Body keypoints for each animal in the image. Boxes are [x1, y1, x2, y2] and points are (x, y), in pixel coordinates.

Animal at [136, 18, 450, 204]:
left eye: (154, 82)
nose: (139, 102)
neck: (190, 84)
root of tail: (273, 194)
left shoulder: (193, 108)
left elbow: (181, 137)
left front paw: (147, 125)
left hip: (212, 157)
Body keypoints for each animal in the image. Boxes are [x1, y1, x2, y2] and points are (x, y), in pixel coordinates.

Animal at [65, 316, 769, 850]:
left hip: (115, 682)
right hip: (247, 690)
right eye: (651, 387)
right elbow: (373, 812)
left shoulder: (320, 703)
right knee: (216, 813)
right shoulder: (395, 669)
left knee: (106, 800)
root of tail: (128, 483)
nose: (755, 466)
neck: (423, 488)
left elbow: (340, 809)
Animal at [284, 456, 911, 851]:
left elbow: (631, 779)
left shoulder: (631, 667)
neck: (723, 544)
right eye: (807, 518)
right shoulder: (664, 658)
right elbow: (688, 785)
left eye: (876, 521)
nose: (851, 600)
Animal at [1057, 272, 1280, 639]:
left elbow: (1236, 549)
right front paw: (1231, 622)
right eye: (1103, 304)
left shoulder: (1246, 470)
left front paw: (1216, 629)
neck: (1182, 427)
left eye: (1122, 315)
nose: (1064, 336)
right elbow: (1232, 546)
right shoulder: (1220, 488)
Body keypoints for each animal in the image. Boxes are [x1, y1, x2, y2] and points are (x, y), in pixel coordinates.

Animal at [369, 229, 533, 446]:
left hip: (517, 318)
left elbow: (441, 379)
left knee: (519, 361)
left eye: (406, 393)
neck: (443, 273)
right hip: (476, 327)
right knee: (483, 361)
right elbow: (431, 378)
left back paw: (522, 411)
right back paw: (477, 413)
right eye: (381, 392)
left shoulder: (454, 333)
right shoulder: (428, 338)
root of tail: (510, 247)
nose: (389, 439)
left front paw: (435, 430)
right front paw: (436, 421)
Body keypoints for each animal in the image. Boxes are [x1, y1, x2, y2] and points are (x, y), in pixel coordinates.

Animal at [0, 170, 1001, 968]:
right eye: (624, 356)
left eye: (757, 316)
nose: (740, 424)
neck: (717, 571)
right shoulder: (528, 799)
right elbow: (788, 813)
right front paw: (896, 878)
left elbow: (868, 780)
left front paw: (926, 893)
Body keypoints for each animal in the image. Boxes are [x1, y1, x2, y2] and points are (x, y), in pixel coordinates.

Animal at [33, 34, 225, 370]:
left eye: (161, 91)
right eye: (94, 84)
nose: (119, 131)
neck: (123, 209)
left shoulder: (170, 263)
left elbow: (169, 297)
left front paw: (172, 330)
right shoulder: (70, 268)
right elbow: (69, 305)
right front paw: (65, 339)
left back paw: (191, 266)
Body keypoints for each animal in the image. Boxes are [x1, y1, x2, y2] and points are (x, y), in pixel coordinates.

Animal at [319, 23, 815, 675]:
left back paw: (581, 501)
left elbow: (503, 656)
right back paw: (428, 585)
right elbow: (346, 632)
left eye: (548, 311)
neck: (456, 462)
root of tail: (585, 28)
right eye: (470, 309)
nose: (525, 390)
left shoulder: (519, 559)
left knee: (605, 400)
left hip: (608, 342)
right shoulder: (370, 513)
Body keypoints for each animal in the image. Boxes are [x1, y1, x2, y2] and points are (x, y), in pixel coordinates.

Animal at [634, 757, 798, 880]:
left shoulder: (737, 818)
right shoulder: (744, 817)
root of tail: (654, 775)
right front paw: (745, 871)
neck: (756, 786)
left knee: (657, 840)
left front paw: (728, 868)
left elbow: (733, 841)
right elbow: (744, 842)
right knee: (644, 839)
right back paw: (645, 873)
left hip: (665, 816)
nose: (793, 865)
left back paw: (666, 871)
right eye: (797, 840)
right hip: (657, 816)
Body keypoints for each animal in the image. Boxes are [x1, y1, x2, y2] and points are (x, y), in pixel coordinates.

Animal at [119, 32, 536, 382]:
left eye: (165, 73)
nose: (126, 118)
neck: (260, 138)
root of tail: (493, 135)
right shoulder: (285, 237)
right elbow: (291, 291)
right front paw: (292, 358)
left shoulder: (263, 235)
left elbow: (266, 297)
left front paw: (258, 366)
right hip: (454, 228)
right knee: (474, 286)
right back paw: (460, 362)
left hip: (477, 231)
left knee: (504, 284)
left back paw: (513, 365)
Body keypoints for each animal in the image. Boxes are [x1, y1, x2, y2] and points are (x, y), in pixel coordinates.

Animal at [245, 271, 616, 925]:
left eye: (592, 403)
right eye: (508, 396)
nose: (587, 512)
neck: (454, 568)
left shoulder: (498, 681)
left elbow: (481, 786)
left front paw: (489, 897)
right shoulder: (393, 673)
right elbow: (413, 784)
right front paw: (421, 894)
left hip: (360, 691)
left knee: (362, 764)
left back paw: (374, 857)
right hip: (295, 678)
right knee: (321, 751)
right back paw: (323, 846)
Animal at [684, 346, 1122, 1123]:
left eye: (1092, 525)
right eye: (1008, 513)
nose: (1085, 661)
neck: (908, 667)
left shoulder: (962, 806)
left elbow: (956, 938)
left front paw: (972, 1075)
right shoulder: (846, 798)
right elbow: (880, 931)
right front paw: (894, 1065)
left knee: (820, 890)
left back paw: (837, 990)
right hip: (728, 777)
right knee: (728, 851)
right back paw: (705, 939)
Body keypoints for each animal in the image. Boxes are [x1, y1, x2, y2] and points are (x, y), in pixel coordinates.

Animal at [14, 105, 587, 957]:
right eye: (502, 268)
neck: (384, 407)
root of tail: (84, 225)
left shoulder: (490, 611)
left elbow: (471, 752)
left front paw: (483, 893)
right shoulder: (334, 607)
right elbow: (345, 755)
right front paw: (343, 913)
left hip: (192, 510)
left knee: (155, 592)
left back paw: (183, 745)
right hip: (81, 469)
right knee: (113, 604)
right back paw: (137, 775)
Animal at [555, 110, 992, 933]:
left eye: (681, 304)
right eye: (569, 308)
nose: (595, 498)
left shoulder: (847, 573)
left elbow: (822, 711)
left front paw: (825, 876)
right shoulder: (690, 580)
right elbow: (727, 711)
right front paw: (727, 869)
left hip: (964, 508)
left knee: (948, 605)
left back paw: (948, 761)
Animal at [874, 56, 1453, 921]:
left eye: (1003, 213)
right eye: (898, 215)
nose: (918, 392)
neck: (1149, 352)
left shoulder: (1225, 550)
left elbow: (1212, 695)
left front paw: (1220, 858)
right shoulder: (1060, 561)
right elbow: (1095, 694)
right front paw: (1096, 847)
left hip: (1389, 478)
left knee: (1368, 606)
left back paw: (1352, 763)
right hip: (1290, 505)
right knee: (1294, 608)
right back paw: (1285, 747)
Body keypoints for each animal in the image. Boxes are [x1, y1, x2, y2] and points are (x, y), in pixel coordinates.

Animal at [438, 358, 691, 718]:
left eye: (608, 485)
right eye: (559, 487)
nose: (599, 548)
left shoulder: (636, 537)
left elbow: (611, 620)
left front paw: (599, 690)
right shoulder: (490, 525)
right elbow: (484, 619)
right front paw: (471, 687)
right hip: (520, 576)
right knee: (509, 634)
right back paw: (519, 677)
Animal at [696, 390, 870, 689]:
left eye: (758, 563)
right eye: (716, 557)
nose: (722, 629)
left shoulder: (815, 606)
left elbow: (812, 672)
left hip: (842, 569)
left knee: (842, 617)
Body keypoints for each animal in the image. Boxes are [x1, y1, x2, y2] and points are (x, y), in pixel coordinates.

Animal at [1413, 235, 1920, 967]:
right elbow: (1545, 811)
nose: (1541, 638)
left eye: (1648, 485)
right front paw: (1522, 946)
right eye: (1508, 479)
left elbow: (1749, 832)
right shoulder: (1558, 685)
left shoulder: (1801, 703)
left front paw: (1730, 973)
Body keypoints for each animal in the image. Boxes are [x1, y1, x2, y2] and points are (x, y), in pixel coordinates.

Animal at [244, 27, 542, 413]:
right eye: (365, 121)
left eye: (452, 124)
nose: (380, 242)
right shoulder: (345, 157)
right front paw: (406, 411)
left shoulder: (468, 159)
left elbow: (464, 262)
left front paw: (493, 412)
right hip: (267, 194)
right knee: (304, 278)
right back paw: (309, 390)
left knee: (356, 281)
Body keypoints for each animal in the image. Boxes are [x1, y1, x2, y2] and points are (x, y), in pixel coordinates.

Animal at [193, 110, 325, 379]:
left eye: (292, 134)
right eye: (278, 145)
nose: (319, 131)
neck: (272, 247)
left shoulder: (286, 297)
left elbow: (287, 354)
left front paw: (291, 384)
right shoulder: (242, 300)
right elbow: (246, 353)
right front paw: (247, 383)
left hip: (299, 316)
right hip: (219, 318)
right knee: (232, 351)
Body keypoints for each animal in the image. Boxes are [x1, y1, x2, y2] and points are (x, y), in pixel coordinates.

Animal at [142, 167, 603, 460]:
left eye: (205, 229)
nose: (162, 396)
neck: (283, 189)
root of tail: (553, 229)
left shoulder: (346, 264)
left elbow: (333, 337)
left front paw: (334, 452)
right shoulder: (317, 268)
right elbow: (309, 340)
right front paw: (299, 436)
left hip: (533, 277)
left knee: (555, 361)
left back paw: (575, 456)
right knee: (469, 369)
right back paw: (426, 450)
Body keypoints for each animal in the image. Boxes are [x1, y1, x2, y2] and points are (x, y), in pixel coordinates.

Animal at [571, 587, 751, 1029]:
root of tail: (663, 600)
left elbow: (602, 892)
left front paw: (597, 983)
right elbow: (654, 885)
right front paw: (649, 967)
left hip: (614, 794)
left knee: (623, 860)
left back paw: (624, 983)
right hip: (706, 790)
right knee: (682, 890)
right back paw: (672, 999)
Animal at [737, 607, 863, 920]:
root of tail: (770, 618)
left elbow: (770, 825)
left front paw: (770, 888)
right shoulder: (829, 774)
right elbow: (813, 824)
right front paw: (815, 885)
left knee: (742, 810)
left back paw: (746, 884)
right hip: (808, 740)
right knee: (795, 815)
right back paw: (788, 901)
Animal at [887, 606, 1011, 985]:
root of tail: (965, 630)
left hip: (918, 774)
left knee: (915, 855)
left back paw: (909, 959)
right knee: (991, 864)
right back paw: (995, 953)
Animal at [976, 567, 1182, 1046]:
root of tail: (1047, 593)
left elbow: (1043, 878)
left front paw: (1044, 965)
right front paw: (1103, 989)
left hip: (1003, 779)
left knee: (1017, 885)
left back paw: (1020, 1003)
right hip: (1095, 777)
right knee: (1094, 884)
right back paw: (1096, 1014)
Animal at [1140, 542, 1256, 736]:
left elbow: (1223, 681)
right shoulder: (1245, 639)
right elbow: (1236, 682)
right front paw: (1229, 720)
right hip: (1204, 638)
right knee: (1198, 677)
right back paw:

-=-=-=-=-

§ WHAT TO PRODUCE
From the material above, retype precisely the lines between the line holding "right elbow: (880, 931)" and the line holding "left hip: (192, 510)", inclusive, and nothing beyond them.

§ TASK ANSWER
right elbow: (880, 931)
right front paw: (894, 1065)
left knee: (820, 890)
left back paw: (837, 990)
right hip: (728, 777)
right knee: (728, 851)
right back paw: (705, 939)
Body keypoints for each animal in the image. Boxes are [x1, y1, x2, y2] and points are (x, y), in pixel coordinates.

Animal at [14, 105, 587, 957]:
right eye: (502, 268)
neck: (384, 407)
root of tail: (84, 225)
left shoulder: (490, 611)
left elbow: (471, 752)
left front paw: (483, 893)
right shoulder: (334, 607)
right elbow: (345, 755)
right front paw: (343, 913)
left hip: (192, 510)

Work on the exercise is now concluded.